Opening the report, the authors cite Thomas Edison’s prescient remarks regarding our energy sources: “We are like tenant farmers chopping down the fence around our house for fuel when we should be using nature’s inexhaustible sources of energy – sun, wind and tide. I’d put my money on the sun and solar energy. What a source of power! I hope we don’t have to wait until oil and coal run out before we tackle that.”

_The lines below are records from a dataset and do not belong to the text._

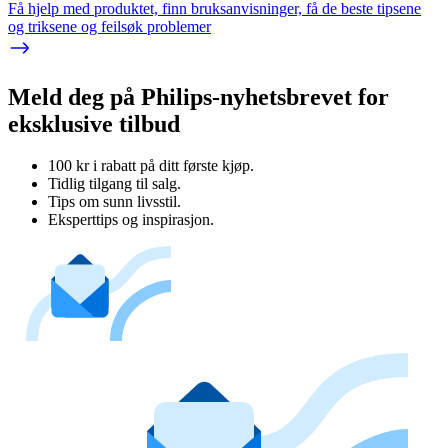
Få hjelp med produktet, finn bruksanvisninger, få de beste tipsene
og triksene og feilsøk problemer
Meld deg på Philips-nyhetsbrevet for
eksklusive tilbud
100 kr i rabatt på ditt første kjøp.
Tidlig tilgang til salg.
Tips om sunn livsstil.
Eksperttips og inspirasjon.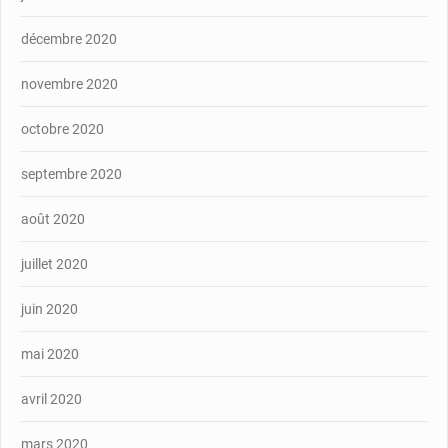
décembre 2020
novembre 2020
octobre 2020
septembre 2020
août 2020
juillet 2020
juin 2020
mai 2020
avril 2020
mars 2020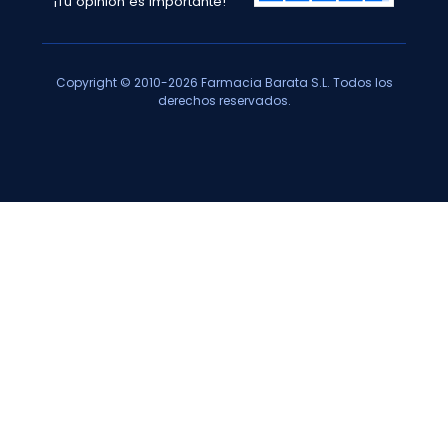
¡Tu opinión es importante!
Copyright © 2010-2026 Farmacia Barata S.L. Todos los
derechos reservados.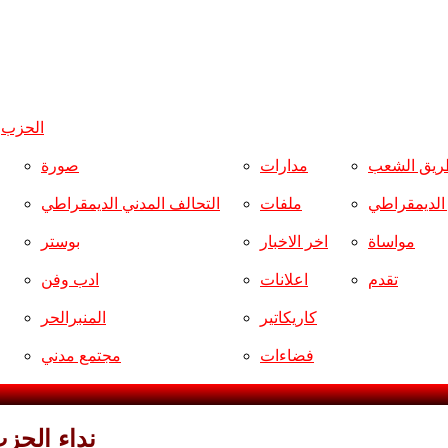
الحزب
و
ريق الشعب
مدارات
صورة
ر الديمقراطي
ملفات
التحالف المدني الديمقراطي
مواساة
اخر الاخبار
بوستر
تقدم
اعلانات
ادب وفن
كاريكاتير
المنبرالحر
فضاءات
مجتمع مدني
نداء الحز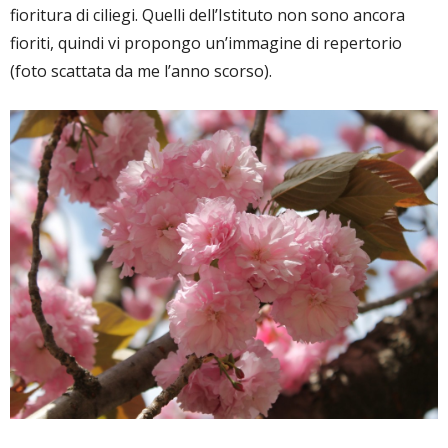
fioritura di ciliegi. Quelli dell’Istituto non sono ancora
fioriti, quindi vi propongo un’immagine di repertorio
(foto scattata da me l’anno scorso).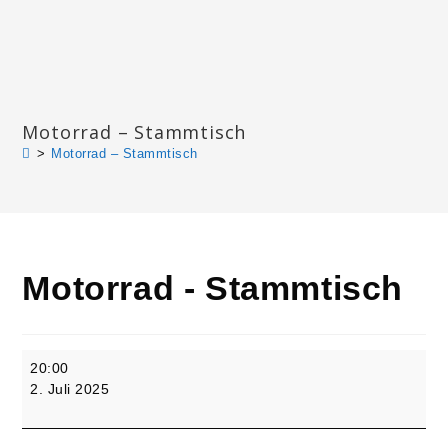
Zum
Inhalt
springen
Katharinengemeinde Landau
Motorrad – Stammtisch
>
Motorrad – Stammtisch
Motorrad - Stammtisch
Motorrad
20:00
-
2. Juli 2025
Stammtisch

Whether or not we will heed and be able to realize Edison and many others’ vision of a global society powered by clean, renewable energy resources remains very much in doubt. In fact, ongoing growth in greenhouse gas (GHG) emissions is leaving us ¨behind the 8-ball.¨

Unless effective, stringent constraints are imposed on the runaway train that is the fossil fuel industry and profound changes in power, transportation, agriculture, industry, commerce and consumerism take place fast we will be forced to swallow the costs – in terms of human lives, ecosystems destruction and degradation as well as their economic derivatives  – and struggle to adapt as best we can to a much changed, less friendly and less accommodating natural and human-made environment.